In an attempt to gauge interest and to estimate how many i should outlay for initially, could you please vote in the survey above for how many window stickers you would buy ?

Not sure of exact costs yet, but i reckon its going to be around the £2- £3 mark per sticker due to postage costs and stickers costs, that will include a small commission on top for the site as well.


----------



## DABurleigh (May 9, 2005)

Dave,

Where is the rectangular design to look at?

The aspect ratio you suggest is 3:1, but this is nothing like the almost 1:1 in:
http://motorhomefacts.makemymegastore.com/designs.asp?Parent=487

Dave


----------



## nukeadmin (Oct 10, 2003)

It will be very similar to the square one Dave, same design etc just spread out more. 

I want to know who would like 5 stickers, now that is dedication


----------



## Anonymous (Nov 10, 2000)

I have voted for 1 sticker because at the moment I only have one motorhome.
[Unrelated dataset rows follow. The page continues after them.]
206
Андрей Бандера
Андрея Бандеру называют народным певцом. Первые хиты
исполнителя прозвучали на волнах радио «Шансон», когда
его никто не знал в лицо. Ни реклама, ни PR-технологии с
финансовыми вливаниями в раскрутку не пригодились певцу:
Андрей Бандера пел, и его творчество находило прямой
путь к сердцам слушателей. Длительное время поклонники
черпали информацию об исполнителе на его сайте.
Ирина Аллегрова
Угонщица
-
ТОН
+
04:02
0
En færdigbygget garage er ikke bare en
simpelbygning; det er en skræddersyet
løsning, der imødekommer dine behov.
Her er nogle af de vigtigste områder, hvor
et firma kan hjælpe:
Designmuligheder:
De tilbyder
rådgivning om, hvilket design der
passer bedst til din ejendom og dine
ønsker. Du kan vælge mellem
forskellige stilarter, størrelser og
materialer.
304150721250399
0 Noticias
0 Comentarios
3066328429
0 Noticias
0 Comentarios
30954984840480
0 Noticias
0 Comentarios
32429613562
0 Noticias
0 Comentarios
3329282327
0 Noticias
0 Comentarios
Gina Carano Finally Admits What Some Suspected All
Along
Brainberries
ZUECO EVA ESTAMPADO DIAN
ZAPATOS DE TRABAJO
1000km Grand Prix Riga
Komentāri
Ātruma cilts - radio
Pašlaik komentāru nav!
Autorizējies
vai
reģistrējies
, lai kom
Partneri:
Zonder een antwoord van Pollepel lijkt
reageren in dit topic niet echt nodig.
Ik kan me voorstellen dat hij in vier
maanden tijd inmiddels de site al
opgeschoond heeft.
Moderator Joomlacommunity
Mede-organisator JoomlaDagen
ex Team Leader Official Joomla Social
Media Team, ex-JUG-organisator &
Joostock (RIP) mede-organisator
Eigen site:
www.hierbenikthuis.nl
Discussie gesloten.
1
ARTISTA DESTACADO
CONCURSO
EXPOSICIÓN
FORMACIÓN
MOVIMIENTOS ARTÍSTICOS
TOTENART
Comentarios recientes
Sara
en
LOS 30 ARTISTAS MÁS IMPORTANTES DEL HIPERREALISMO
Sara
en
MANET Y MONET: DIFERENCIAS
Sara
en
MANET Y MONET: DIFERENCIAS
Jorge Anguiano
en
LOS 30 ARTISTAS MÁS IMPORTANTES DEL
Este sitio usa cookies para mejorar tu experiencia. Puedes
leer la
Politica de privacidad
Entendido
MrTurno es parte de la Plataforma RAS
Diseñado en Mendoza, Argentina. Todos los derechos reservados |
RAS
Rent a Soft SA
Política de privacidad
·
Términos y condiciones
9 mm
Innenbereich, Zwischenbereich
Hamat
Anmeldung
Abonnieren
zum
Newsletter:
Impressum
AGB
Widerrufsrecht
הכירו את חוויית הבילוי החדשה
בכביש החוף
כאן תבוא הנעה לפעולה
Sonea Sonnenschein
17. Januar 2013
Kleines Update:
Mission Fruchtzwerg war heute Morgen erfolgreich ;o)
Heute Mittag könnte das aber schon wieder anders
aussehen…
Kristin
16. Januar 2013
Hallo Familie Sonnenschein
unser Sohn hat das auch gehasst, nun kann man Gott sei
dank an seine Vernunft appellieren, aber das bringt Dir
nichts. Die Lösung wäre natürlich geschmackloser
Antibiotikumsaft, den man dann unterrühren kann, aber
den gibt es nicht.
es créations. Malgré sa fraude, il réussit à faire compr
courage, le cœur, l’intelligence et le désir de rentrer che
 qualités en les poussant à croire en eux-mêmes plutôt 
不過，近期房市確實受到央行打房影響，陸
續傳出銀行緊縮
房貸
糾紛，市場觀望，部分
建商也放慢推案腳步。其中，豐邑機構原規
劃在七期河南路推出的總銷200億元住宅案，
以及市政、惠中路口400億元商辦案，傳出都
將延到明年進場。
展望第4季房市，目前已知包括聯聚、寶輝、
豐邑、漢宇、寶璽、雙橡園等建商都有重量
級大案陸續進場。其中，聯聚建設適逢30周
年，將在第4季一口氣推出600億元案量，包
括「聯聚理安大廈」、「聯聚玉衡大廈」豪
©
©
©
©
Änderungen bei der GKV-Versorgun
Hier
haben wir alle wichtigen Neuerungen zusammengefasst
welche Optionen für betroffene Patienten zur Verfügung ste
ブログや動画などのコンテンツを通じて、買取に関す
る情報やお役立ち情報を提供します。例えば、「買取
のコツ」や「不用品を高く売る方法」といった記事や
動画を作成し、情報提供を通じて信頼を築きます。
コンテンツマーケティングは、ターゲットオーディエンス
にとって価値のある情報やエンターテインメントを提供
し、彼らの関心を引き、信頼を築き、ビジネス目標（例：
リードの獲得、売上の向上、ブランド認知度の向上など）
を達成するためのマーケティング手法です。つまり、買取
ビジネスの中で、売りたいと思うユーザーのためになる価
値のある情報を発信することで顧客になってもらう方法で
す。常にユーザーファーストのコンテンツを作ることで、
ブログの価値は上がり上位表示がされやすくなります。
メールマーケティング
If I get anymore I will pm you straight away.

p.s. I don't suppose these stickers could pass as a Tax Disc.


----------



## 89261 (May 17, 2005)

Hi
Sticker x 2 for me. One for the M/home and one for the car
Terence


----------



## 88991 (May 11, 2005)

Already got one in the front window, and a A3 laminated poster in the back window, would get another though for the wee little car


----------



## peejay (May 10, 2005)

This is an old 2004 post guys, stickers are readily available through the 'buy MHF Stickers' link at the top left of the page.

pj


----------